Мы, дети, сразу же бежали в столовую, где Шимон-мешорес (слуга) занимался распаковыванием пасхальной посуды[57]. Мы и здесь рвались помогать и просили отдать нам наши косес (винные бокальчики). Но он хитро ухмылялся и заявлял, что для этого мы еще недостаточно подготовлены. Это повергало нас в полное недоумение, мы вопросительно и обескураженно глядели на него, а он, сделав равнодушное лицо, заявлял, что нас еще не оттерли и не отчистили и мы еще не кошерные[58]. «Как это — не кошерные?» — спрашивали мы. «А так, — отвечал наш мучитель. — Вы должны взять в рот раскаленные штейнделах (камешки), поворочать их там, потом прополоскать холодной водой, потом выплюнуть, и только тогда вам разрешат прикоснуться к пасхальной посуде».

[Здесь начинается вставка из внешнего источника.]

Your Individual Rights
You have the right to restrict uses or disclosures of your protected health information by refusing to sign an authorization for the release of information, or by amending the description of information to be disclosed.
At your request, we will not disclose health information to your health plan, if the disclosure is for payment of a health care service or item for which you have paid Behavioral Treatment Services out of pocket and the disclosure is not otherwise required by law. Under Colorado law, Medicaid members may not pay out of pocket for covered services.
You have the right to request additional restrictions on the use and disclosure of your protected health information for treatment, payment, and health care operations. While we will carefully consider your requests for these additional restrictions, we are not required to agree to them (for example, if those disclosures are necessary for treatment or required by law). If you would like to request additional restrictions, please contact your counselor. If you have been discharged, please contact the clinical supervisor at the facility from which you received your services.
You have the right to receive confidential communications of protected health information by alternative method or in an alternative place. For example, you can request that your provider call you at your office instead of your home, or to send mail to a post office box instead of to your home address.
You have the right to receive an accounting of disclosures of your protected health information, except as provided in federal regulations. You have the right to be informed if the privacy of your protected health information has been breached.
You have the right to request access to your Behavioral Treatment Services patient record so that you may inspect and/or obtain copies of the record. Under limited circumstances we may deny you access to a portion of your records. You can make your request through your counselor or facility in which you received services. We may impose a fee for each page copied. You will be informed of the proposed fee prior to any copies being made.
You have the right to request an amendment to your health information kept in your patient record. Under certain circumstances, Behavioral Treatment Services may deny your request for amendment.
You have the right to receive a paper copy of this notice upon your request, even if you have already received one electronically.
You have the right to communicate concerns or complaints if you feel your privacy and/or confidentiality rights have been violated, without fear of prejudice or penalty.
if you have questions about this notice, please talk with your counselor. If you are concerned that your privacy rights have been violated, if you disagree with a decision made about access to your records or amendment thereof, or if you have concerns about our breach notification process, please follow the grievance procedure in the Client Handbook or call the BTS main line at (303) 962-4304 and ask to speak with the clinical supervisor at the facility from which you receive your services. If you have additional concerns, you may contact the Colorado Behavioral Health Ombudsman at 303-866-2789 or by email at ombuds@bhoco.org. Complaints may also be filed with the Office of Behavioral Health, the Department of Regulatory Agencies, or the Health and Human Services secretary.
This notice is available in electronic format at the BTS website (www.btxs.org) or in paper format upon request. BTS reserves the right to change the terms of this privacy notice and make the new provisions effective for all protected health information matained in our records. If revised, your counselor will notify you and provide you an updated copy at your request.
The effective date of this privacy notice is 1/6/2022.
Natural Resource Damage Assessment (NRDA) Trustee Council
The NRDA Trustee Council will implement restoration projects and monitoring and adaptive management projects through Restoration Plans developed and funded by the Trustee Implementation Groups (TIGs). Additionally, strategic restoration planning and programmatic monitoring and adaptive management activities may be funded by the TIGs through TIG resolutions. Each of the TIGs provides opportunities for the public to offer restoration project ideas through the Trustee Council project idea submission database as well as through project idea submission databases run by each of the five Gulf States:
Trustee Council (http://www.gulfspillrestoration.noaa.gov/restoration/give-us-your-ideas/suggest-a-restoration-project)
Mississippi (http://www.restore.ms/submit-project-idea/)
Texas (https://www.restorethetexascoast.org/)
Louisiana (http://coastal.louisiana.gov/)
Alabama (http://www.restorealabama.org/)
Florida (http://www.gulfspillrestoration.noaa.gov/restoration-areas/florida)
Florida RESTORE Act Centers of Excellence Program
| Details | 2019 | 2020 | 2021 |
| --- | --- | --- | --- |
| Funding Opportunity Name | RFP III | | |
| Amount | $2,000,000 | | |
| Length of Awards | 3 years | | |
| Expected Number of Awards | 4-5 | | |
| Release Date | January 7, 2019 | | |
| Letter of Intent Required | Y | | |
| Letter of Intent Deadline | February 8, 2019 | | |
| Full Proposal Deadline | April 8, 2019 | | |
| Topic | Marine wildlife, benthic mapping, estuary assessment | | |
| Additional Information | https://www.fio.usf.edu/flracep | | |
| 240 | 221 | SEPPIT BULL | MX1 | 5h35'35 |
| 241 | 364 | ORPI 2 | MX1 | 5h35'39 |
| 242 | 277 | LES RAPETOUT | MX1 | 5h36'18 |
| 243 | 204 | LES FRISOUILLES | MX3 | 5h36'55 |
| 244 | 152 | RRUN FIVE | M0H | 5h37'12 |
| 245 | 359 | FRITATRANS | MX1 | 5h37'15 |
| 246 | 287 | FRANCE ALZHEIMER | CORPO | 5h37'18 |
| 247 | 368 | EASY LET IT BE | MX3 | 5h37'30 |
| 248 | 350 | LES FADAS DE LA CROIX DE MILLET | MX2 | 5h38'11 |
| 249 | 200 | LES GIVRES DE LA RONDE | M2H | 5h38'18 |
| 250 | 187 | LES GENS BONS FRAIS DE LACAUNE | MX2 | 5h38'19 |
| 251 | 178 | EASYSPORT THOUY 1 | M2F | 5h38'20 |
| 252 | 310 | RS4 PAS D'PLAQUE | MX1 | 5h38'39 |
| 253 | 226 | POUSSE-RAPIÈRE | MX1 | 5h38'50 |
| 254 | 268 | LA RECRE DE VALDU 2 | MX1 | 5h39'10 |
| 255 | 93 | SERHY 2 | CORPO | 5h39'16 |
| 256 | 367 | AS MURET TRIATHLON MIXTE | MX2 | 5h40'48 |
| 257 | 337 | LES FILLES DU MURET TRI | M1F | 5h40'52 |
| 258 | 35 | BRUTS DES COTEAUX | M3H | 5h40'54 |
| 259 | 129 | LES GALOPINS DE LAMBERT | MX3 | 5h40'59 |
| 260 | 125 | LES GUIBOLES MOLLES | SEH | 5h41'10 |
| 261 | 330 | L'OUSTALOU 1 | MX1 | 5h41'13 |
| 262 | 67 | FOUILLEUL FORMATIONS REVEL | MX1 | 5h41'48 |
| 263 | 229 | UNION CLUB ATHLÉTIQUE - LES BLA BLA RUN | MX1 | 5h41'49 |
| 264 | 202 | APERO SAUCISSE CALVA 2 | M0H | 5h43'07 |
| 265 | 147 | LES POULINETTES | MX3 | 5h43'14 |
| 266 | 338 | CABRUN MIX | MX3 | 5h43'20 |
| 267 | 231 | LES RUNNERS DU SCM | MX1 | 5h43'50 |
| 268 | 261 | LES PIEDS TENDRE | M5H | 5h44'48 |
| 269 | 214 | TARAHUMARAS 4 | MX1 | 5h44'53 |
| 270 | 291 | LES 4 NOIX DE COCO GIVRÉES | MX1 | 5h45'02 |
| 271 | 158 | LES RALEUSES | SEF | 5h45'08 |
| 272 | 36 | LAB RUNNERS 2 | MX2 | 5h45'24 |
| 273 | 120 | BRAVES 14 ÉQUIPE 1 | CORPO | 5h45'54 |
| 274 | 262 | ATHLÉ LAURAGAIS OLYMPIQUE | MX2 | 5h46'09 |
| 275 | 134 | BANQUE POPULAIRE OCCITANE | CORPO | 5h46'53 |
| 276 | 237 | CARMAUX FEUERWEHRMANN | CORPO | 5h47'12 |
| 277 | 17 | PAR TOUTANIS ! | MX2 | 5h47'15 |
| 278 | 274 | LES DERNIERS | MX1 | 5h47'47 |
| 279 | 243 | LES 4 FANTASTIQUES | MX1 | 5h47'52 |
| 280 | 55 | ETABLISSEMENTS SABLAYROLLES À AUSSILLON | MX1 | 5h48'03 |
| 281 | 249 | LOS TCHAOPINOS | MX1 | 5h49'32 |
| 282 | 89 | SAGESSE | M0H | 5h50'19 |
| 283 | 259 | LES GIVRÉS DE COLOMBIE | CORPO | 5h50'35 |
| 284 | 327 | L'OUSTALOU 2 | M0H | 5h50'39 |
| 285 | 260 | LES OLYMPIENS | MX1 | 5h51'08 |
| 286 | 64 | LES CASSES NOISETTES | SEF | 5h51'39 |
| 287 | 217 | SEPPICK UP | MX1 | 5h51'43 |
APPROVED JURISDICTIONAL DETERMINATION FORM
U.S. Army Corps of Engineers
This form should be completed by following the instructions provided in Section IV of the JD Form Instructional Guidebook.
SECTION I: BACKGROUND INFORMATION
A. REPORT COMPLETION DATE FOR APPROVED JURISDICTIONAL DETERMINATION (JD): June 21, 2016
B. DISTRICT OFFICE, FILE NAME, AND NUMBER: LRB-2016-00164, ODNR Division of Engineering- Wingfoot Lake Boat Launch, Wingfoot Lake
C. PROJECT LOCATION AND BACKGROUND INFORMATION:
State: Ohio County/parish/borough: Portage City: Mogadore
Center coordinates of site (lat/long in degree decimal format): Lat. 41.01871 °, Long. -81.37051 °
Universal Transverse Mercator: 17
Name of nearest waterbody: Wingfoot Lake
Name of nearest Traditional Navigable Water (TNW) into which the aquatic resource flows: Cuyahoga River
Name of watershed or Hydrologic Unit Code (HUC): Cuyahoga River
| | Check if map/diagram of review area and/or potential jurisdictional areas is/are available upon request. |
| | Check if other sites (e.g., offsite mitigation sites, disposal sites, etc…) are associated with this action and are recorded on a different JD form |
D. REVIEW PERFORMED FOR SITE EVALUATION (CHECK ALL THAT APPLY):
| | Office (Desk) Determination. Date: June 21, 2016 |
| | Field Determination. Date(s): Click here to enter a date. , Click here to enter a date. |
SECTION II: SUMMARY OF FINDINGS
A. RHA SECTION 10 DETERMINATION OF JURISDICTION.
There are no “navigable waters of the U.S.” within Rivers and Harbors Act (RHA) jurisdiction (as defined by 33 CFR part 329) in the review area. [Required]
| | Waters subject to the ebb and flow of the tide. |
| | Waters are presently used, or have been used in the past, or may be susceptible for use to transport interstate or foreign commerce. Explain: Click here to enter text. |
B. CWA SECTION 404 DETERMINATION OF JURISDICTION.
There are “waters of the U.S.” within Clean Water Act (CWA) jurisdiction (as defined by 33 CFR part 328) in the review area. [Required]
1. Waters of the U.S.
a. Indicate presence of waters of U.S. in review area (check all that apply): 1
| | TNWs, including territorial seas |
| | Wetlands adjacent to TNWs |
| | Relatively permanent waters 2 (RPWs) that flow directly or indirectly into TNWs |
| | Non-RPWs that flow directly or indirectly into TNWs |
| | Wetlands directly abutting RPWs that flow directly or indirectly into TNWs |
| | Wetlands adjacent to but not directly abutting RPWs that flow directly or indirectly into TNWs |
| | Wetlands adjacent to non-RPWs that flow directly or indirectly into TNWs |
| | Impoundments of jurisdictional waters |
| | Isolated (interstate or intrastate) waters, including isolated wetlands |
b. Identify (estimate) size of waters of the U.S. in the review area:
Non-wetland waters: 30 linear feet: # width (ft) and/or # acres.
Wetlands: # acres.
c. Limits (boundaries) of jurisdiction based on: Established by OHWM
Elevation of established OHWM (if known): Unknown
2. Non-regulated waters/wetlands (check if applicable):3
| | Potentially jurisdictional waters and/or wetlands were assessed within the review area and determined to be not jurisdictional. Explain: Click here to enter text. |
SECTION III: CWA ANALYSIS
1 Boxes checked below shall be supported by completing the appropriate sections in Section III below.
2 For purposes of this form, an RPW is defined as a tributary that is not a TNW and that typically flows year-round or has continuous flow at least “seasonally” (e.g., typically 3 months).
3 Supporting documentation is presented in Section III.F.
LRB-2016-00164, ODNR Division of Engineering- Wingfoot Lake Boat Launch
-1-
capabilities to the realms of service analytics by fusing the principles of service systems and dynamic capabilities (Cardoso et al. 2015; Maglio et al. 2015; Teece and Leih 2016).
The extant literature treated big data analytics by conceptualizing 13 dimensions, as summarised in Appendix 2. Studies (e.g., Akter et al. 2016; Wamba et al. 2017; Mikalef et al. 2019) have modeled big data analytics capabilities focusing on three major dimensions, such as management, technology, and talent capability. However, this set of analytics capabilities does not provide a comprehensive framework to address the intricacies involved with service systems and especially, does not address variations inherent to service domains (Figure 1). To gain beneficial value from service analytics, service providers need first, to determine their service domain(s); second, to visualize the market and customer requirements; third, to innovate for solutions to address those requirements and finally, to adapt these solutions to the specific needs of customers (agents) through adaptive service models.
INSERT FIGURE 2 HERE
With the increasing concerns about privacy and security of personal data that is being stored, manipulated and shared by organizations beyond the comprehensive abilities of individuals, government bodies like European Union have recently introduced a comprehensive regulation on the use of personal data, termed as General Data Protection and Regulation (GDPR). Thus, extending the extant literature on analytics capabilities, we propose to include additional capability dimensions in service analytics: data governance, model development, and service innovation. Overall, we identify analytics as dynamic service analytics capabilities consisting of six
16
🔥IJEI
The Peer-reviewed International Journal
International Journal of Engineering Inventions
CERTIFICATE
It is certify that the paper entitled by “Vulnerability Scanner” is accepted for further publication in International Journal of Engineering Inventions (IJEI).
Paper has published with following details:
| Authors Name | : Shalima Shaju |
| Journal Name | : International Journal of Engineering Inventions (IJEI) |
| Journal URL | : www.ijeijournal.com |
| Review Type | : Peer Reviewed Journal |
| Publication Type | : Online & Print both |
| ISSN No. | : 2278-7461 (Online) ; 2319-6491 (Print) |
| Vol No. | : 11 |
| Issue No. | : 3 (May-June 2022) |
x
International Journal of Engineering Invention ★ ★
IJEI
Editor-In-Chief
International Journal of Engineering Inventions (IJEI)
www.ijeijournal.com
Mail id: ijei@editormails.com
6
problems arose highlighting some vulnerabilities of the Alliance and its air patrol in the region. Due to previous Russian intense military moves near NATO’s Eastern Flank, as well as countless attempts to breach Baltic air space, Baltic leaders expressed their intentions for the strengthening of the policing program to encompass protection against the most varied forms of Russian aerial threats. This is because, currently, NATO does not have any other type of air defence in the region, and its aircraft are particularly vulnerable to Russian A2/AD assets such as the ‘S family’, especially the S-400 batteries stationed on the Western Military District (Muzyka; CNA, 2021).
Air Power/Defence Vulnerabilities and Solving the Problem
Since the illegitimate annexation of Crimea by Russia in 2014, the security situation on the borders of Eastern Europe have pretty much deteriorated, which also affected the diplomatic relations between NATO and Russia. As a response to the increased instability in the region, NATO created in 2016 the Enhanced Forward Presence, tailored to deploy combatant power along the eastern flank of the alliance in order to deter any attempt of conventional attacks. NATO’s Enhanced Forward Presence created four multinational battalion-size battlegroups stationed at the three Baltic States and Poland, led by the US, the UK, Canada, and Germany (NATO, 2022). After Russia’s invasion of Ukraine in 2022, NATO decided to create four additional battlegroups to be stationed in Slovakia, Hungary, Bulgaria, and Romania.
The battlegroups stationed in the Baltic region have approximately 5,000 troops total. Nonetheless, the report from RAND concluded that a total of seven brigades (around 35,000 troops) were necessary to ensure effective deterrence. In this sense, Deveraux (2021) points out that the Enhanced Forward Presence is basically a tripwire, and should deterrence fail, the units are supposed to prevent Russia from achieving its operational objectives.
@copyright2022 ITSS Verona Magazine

Не зная, что ответить, мы с плачем кидались на кухню, где вовсю трудилась моя мать. Она как раз обсуждала с кухаркой приготовление огромного индюка, уже зарезанного, ощипанного, обваренного кипятком, посоленного и трижды сполоснутого водой. Теперь он лежал на доске, и кухарка крепко держала его обеими руками, как будто он собирался улететь, а мать, вооруженная большим кухонным ножом, разрезала его пополам. Неподалеку от этого места действия, справа от скамьи на заново обструганной доске возлежала во всю длину щука из реки Буг, сверкая золотой чешуей и ожидая разделки по всем правилам искусства. Слева, на чисто вытертом кухонном столе, громоздились всевозможные миски, блюда, тарелки, вилки, ложки, огромная корзина с яйцами и горшок приготовленной из мацы муки, которую сейчас просеивала моя сестра, чтобы позже испечь из нее вкусные торты, миндальные пирожные и т д. Нам нужно было спросить у матери, правду ли сказал Шимон, но, увидя мать за работой, мы останавливались как завороженные. С ужасом представляя у себя во рту раскаленные камешки, мы тихонько всхлипывали, и младшая сестра все уговаривала меня обратиться за разъяснением к матери, но мать нас опережала. Она уже давно обратила внимание на наше перешептывание. То ли сердитым, то ли удивленным тоном она спрашивала, почему это мы так бесцеремонно врываемся в кухню. И тут мы жалостными голосами наперебой выкладывали ей, как страшно напугал нас злой Шимон. Она сперва ничего не понимала, а потом теряла терпение и возмущенно кричала: «Какие такие раскаленные штейнделах? Кто их берет в рот? Кто обливает их холодной водой?» Наконец, после долгих разговоров, она выясняла причину нашей озабоченности, приказывала немедленно привести к ней Шимона и категорически запрещала ему болтать детям такую чепуху. Нам же она приказывала вымыться и надеть чистые ситцевые платья, тогда мы будем достойны принять свои косес. Мы мгновенно переодевались и, ликуя, бежали в столовую. Теперь нам позволялось вместе со взрослыми протирать посуду.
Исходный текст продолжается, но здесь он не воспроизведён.